The entire medical and security staff staff of the main hospital in Baquba are refusing to work until something is done about the Iraqi police and security forces who have been terrorizing them.
This “Meet the New Boss” stuff is getting old.
Staff and security guards at the hospital, the largest in the province with more than 100 doctors and 400 beds, handed a petition to the director on Saturday saying they would only handle emergency cases until their grievances were addressed.
“We want the governor and the minister to do something to protect us from the organized terrorism of the police and army,” Mohammed Hazim, a specialist at Baquba General Hospital, said.
“There is continuous harassment at the hands of the police and army. They are rude, very disrespectful and aggressive.”
Doctors said that on Friday night, the latest of several incidents in recent weeks, members of an elite police rapid reaction unit had contacted the hospital’s security staff to tell them to alert doctors to get ready for patients.
Dozens of police, some in uniform, some in civilian clothes and all carrying weapons, had then turned up with wounded colleagues demanding treatment.
Doctor Ali Hussein said he had tried to treat one policeman hit in the leg with shrapnel, but when he told him that he was going to need an x-ray, the officer became abusive.
“He told me to go to hell and then started to beat me,” Hussein told Reuters. “Then he told other policemen to put a bag over my head and they tried to take me out to their cars to take me away,” he said.
“Our security guards tried to stop them, telling them I was a doctor, but they didn’t listen and beat the security guards too. Then one of them put a gun to my head and threatened me.”
Other doctors and security staff at the hospital corroborated Hussein’s account of Friday’s incident, saying they were stunned by the behavior of the police, who arrived in a group of around 50, all of them heavily armed.
“I swear they were not normal. They seemed drunk or medicated, they were crazed,” another doctor said, asking that his name not be used for fear of reprisals.

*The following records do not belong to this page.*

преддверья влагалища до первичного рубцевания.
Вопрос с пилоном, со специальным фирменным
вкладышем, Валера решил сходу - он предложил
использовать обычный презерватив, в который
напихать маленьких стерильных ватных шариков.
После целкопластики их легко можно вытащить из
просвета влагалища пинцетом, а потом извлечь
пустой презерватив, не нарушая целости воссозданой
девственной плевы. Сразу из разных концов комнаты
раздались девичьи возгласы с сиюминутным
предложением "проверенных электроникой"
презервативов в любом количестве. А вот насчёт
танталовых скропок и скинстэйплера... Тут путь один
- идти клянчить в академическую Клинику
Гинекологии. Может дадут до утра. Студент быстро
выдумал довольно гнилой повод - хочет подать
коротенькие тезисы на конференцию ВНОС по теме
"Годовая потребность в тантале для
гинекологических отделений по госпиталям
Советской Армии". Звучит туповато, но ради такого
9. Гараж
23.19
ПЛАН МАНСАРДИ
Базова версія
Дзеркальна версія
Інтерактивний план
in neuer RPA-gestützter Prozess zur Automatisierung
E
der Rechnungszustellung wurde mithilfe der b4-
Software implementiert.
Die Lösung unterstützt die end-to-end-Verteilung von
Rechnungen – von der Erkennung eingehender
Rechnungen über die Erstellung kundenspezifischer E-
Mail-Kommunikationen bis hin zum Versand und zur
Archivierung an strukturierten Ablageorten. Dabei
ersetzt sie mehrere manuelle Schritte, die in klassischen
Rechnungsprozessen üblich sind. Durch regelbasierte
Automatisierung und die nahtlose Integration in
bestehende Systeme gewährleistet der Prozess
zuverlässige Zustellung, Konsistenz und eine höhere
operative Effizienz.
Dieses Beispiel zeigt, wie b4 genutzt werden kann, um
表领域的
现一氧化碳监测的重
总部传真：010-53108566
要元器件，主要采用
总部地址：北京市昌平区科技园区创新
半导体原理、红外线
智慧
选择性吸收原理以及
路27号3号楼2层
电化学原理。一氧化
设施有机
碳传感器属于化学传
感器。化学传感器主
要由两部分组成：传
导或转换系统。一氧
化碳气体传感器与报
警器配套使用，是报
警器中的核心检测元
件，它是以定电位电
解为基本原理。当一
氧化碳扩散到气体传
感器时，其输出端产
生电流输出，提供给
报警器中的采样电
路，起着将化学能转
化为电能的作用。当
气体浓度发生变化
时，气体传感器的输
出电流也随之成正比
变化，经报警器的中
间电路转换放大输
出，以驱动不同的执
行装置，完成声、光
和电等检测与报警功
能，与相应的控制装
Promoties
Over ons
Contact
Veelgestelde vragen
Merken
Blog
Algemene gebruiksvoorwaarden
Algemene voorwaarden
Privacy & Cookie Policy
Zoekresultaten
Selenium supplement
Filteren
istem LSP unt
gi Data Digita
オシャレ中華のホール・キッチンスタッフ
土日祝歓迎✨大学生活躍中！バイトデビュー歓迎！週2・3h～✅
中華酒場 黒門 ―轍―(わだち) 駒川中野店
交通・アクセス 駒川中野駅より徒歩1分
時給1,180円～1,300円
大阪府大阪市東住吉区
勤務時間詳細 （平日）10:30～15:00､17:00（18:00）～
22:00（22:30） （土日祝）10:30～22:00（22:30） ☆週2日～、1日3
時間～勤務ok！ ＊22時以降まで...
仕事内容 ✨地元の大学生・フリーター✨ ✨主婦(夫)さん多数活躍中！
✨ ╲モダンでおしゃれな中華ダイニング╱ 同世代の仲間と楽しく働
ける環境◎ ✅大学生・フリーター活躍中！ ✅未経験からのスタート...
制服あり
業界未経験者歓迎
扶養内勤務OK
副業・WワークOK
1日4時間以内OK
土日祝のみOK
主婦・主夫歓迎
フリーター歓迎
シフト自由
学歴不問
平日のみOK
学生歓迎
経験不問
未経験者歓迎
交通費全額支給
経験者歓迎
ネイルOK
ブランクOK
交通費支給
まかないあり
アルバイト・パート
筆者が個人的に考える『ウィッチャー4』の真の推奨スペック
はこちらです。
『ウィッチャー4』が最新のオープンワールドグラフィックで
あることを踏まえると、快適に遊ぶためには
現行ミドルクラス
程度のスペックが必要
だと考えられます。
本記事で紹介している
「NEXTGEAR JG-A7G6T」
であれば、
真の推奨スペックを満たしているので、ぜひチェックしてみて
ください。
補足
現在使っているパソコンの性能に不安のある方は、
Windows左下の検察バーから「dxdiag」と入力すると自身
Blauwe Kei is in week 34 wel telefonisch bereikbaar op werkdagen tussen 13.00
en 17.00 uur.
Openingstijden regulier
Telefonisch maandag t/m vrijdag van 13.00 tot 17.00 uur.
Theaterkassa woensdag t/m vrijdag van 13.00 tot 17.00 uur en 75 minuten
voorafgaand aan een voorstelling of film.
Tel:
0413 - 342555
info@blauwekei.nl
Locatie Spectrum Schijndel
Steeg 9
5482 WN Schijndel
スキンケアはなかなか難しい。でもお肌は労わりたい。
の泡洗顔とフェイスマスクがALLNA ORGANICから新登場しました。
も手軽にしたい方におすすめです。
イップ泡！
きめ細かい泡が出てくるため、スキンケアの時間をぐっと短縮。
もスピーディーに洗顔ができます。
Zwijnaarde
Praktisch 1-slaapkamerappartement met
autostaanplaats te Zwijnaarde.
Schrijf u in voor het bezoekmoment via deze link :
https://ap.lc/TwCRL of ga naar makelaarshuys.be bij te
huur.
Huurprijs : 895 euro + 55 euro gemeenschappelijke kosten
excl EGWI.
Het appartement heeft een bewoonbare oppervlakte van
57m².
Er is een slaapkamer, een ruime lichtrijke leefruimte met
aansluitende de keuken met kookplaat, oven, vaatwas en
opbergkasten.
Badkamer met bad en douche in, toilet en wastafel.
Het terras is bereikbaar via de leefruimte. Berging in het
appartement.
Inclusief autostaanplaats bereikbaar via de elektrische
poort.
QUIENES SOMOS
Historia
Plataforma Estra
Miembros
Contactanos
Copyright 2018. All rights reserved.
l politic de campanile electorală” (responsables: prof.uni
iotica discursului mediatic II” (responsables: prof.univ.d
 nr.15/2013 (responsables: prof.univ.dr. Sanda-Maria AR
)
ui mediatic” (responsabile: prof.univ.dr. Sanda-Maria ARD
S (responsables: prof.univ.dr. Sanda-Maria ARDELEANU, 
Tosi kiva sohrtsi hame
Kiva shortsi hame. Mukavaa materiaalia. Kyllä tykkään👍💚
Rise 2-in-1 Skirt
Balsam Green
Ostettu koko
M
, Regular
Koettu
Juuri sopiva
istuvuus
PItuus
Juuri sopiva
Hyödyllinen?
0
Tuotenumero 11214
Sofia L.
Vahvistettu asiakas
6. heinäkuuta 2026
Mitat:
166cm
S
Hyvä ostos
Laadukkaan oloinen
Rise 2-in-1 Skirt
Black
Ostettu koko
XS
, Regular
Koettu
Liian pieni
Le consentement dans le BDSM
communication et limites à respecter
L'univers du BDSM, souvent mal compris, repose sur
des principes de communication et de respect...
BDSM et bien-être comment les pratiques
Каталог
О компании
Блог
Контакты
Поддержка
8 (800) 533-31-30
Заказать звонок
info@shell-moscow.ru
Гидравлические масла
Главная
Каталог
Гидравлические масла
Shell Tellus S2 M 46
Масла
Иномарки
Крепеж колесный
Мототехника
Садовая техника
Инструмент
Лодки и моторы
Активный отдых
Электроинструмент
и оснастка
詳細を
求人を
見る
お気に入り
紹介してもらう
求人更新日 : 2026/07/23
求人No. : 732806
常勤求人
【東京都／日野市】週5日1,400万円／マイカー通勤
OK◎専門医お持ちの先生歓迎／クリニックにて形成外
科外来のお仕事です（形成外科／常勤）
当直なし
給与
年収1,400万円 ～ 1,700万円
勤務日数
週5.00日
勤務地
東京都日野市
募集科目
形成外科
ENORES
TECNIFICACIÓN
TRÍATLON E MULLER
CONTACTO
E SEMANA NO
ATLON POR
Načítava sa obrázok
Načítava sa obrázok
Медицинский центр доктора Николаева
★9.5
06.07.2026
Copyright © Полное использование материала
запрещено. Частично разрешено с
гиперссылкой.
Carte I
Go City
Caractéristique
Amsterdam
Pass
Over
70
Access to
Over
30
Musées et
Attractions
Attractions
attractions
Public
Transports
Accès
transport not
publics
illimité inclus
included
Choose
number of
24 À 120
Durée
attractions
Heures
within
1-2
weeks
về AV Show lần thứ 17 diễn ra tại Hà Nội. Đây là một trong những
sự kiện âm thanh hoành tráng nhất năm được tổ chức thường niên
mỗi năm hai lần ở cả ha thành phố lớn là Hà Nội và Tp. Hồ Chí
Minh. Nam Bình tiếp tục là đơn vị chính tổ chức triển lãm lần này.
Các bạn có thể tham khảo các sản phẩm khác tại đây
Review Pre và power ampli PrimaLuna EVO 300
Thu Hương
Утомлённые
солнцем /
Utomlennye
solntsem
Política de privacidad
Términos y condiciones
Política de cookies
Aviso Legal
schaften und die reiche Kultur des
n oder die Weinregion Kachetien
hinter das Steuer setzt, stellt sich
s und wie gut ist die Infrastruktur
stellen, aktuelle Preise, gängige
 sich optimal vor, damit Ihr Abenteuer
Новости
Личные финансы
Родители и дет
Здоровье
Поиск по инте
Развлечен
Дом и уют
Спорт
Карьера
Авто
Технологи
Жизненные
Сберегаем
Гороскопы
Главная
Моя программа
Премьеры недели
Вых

He said he had signed the petition handed to the hospital director.
“We can’t work under such circumstances. No one can work with police with weapons all around. They are so abusive.”
Doctors at Baghdad’s Yarmouk hospital, one the busiest, recently reported a similar incident involving Iraq soldiers.
Iraq’s security forces, particularly the police, have in recent months been accused of wrongful arrest, abuse, beatings and even torture by Iraqis, who say their attitude has changed little since Saddam Hussein’s era.
The director of the Baquba hospital said he had received the petition, signed by doctors and security staff, and said he hoped to discuss the situation with the regional governor soon.
“We need order. Doctors feel afraid, they don’t know what could happen to them, and we can’t have that,” he said, asking not to be identified for fear of retribution.